→ **Available records**
/---

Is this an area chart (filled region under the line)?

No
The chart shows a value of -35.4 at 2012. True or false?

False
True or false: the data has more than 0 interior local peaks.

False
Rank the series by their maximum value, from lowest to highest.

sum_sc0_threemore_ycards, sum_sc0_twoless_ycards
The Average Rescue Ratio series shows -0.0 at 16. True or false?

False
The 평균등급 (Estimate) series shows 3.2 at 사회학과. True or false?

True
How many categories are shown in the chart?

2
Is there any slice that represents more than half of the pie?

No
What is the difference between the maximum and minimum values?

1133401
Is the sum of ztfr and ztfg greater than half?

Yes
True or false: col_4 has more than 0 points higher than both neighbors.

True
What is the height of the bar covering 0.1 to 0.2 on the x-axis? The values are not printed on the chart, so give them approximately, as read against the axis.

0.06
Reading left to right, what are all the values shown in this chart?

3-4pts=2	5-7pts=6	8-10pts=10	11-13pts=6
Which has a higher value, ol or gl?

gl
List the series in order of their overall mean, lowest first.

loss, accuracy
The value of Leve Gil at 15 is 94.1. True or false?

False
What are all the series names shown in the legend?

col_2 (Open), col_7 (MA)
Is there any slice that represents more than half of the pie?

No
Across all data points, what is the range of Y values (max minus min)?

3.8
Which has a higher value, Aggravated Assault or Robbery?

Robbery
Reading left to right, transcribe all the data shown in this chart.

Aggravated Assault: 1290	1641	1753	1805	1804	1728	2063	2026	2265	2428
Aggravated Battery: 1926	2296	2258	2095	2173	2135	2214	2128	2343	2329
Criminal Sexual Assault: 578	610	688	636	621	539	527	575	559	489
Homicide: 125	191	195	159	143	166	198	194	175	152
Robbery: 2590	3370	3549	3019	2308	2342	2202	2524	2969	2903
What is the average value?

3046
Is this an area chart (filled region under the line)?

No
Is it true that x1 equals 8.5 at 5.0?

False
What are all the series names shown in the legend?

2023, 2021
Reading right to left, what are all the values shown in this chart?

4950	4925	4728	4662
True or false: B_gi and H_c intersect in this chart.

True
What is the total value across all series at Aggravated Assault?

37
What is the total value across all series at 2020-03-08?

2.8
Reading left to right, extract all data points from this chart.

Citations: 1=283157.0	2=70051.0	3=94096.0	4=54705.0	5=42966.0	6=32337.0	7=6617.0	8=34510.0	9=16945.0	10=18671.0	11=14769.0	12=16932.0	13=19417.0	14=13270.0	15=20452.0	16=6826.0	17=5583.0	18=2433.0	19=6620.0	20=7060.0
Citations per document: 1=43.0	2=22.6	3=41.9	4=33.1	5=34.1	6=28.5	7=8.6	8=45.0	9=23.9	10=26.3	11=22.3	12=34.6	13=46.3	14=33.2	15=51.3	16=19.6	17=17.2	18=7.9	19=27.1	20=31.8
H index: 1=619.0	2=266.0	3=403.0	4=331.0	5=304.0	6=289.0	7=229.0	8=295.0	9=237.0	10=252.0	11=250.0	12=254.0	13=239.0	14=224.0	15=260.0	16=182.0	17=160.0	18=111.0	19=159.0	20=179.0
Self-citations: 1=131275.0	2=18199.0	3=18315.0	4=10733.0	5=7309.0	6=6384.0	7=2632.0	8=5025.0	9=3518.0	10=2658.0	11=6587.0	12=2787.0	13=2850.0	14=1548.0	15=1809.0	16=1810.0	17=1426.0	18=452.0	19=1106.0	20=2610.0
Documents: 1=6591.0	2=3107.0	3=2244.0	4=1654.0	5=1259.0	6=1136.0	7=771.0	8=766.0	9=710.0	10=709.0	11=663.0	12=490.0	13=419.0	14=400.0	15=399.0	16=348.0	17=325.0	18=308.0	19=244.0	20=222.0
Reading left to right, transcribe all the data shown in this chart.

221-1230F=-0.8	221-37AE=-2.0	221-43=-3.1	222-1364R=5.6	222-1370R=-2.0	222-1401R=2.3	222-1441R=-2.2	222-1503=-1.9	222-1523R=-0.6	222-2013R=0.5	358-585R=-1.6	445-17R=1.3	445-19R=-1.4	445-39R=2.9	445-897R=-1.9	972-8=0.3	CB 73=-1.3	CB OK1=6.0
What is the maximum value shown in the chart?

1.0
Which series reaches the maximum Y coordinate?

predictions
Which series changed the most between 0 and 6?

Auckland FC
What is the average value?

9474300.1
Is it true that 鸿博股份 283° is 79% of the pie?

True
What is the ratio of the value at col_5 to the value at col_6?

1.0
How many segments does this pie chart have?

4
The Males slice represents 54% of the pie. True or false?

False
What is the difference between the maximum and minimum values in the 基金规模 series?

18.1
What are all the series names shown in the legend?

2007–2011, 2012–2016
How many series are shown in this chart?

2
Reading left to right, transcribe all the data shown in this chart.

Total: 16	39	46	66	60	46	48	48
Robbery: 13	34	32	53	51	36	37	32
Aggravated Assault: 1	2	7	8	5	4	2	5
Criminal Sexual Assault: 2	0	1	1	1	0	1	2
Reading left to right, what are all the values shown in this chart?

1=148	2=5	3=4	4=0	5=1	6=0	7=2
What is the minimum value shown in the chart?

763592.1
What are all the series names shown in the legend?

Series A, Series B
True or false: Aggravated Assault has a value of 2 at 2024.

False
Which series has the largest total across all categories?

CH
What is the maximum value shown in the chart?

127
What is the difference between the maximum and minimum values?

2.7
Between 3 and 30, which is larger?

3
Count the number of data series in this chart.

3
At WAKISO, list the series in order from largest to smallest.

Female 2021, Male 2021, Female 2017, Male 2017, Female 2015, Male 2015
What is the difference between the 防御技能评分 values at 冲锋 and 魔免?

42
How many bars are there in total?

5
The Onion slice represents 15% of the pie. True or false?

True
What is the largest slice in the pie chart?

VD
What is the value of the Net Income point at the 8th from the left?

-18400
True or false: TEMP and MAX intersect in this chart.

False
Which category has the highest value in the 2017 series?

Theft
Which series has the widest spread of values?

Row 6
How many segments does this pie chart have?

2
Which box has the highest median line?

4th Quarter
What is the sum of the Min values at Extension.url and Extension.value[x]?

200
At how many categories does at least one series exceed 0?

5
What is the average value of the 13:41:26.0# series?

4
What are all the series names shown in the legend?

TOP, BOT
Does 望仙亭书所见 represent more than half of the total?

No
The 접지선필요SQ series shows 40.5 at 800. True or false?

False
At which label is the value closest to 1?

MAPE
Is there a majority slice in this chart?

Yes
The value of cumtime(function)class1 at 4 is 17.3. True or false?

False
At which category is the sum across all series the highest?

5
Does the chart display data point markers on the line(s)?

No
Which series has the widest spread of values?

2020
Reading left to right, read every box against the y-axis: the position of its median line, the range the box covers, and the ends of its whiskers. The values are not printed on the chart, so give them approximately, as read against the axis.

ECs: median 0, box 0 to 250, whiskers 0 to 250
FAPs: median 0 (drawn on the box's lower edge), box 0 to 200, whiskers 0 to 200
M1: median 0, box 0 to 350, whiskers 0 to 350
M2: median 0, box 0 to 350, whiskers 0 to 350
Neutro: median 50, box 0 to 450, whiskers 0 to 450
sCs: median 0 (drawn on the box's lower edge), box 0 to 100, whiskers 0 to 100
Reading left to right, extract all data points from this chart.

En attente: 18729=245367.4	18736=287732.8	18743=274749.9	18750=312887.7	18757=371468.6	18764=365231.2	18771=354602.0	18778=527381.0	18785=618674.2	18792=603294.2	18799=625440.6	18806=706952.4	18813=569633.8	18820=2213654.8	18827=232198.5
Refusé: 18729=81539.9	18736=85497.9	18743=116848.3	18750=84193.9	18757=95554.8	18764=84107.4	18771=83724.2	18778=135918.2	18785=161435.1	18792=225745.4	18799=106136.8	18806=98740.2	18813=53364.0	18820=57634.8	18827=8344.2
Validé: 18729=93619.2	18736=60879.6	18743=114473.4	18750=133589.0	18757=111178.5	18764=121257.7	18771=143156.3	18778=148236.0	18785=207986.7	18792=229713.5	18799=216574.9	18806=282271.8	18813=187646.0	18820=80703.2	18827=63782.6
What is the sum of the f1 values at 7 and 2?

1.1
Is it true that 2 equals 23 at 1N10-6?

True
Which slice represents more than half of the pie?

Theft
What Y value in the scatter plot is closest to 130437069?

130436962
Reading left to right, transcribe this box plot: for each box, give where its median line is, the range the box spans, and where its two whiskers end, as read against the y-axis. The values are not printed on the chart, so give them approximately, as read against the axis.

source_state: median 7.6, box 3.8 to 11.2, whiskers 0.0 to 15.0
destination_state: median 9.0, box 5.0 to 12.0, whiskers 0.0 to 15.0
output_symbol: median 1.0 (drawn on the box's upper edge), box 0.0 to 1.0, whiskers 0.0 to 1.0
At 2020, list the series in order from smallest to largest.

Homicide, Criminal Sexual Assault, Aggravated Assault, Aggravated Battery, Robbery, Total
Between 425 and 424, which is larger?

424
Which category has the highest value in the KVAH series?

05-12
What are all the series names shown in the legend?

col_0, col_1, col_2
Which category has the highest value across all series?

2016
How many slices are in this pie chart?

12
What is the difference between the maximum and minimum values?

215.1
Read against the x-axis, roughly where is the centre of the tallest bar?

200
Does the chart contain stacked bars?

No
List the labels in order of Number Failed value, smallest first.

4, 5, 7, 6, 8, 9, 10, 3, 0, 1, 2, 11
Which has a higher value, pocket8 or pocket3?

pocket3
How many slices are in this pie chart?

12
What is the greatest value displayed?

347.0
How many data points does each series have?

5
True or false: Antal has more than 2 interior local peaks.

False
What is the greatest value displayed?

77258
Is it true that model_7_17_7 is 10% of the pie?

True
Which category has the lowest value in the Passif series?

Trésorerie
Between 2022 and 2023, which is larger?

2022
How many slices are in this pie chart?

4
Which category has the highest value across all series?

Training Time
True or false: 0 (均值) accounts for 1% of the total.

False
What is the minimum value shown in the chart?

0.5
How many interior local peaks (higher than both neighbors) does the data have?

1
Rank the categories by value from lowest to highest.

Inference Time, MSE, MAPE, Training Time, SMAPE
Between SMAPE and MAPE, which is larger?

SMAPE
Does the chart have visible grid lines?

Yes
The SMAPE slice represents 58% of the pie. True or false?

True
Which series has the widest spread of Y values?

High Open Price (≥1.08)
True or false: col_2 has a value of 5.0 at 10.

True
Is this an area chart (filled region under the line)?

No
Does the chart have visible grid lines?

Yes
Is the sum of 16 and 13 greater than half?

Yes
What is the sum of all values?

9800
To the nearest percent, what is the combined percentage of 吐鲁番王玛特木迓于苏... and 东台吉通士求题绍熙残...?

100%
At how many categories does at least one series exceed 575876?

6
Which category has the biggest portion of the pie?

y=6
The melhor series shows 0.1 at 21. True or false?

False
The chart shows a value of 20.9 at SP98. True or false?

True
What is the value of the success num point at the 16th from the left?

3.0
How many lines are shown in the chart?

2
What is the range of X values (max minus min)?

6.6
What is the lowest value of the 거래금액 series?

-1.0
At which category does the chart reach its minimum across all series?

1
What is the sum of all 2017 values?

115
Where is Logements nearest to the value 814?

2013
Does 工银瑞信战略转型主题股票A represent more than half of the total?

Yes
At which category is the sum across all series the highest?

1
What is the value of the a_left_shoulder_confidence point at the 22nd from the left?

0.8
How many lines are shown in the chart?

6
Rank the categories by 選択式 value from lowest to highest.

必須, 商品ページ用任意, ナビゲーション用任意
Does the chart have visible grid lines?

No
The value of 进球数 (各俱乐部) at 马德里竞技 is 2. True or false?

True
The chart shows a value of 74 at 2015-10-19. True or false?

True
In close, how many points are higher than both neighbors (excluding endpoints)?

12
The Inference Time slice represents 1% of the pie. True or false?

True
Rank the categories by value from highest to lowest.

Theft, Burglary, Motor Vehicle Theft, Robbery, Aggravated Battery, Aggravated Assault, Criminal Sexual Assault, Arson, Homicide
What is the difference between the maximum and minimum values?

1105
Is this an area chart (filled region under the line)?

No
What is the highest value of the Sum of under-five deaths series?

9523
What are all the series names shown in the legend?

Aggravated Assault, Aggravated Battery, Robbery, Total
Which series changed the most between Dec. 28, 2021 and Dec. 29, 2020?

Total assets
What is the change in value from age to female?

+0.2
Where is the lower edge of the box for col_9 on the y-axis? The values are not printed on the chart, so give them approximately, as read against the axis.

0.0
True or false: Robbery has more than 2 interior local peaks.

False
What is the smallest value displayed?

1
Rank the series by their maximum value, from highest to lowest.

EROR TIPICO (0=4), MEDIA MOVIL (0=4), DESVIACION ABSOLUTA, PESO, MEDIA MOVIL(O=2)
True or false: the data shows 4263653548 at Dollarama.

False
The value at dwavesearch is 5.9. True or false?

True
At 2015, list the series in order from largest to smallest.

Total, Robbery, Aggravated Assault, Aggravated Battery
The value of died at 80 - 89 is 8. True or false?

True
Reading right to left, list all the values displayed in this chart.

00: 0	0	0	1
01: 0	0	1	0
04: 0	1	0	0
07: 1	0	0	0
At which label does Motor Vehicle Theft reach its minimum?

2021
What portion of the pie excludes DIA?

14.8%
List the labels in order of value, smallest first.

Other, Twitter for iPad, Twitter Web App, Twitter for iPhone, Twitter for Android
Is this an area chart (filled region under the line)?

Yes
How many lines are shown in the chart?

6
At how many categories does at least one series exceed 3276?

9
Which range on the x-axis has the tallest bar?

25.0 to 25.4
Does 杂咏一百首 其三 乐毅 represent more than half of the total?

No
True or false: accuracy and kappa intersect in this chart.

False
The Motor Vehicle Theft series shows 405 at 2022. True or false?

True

\---

→ **Exercise prompt**
Reproduce the records from the start through the line containing "The 평균등급 (Estimate)", replacing "series" with "sequence" and leaving everything else unchanged.

→ **Finished task**
Is this an area chart (filled region under the line)?

No
The chart shows a value of -35.4 at 2012. True or false?

False
True or false: the data has more than 0 interior local peaks.

False
Rank the sequence by their maximum value, from lowest to highest.

sum_sc0_threemore_ycards, sum_sc0_twoless_ycards
The Average Rescue Ratio sequence shows -0.0 at 16. True or false?

False
The 평균등급 (Estimate) sequence shows 3.2 at 사회학과. True or false?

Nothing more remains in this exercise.